• **Directions**
Pick out all lines in the listing holding the string "BBBB" and copy them.

• **Task material**
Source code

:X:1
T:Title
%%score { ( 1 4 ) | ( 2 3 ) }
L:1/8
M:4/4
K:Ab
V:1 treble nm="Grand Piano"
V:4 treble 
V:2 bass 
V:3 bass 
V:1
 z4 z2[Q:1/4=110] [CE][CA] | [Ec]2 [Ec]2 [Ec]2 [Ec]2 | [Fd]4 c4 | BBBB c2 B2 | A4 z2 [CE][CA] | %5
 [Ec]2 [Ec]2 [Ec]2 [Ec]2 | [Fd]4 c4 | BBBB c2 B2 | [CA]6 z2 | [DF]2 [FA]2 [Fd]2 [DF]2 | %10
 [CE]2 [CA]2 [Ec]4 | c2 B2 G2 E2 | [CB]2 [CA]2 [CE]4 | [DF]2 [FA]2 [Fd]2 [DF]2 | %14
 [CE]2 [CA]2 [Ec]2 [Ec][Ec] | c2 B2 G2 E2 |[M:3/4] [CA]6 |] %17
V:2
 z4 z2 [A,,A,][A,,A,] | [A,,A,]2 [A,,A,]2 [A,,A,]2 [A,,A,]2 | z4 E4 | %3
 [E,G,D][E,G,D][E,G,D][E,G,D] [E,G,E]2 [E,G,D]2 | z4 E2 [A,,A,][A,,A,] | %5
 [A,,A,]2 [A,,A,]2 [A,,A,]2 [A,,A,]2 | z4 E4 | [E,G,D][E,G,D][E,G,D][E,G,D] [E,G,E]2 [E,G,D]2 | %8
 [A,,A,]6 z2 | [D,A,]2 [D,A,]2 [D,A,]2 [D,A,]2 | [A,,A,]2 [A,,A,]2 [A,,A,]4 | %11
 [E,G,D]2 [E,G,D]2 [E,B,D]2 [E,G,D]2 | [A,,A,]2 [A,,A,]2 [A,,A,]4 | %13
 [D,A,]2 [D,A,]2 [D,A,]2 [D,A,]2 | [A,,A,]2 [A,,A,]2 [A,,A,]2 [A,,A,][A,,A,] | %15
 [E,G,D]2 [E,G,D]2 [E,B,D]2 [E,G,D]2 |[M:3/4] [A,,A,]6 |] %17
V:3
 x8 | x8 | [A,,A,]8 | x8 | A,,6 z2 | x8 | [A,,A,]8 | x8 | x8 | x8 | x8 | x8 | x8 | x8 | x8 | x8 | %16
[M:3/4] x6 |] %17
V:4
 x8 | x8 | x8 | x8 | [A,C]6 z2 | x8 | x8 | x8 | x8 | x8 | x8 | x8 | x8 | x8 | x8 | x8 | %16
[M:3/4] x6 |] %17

• **Your solution**
 z4 z2[Q:1/4=110] [CE][CA] | [Ec]2 [Ec]2 [Ec]2 [Ec]2 | [Fd]4 c4 | BBBB c2 B2 | A4 z2 [CE][CA] | %5
 [Ec]2 [Ec]2 [Ec]2 [Ec]2 | [Fd]4 c4 | BBBB c2 B2 | [CA]6 z2 | [DF]2 [FA]2 [Fd]2 [DF]2 | %10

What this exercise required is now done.